(Data)

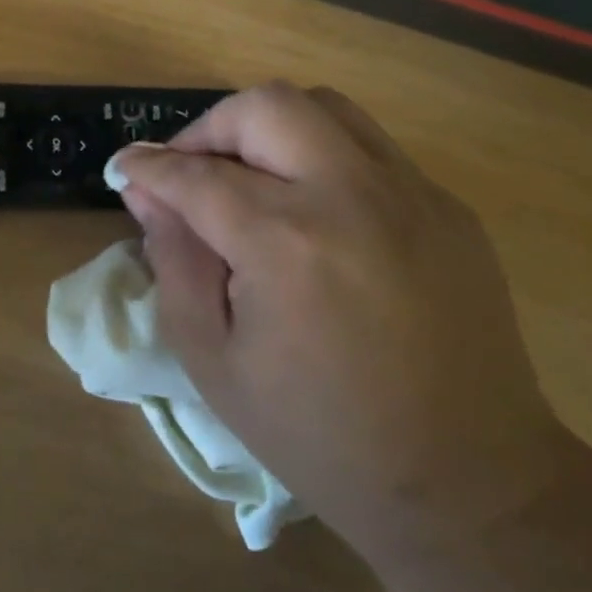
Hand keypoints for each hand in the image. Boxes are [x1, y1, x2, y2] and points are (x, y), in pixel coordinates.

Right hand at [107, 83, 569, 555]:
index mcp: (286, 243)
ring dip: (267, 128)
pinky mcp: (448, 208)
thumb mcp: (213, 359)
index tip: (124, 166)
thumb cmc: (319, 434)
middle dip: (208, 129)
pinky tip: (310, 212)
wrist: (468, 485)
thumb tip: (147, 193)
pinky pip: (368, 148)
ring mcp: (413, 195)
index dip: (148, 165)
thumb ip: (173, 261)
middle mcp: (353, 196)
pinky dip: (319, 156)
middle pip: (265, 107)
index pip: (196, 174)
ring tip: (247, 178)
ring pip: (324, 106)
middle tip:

(End Data)

## Work order
Everything in the data except the pictures must appear in your answer unchanged.

## Exercise response
Hand keypoints for each hand in the image. Boxes are [x1, y1, x2, y2] and points are (x, y), in pixel coordinates.

Right hand at [107, 83, 569, 555]:
index mcp: (286, 243)
ring dip: (267, 128)
pinky mcp: (448, 208)
thumb mcp: (213, 359)
index tip: (124, 166)
thumb cmc: (319, 434)
middle dip: (208, 129)
pinky tip: (310, 212)
wrist: (468, 485)
thumb tip: (147, 193)
pinky pip: (368, 148)
ring mcp: (413, 195)
index dip: (148, 165)
thumb ip: (173, 261)
middle mcp: (353, 196)
pinky dip: (319, 156)
middle pip: (265, 107)
index pip: (196, 174)
ring tip: (247, 178)
ring pip: (324, 106)
middle tip:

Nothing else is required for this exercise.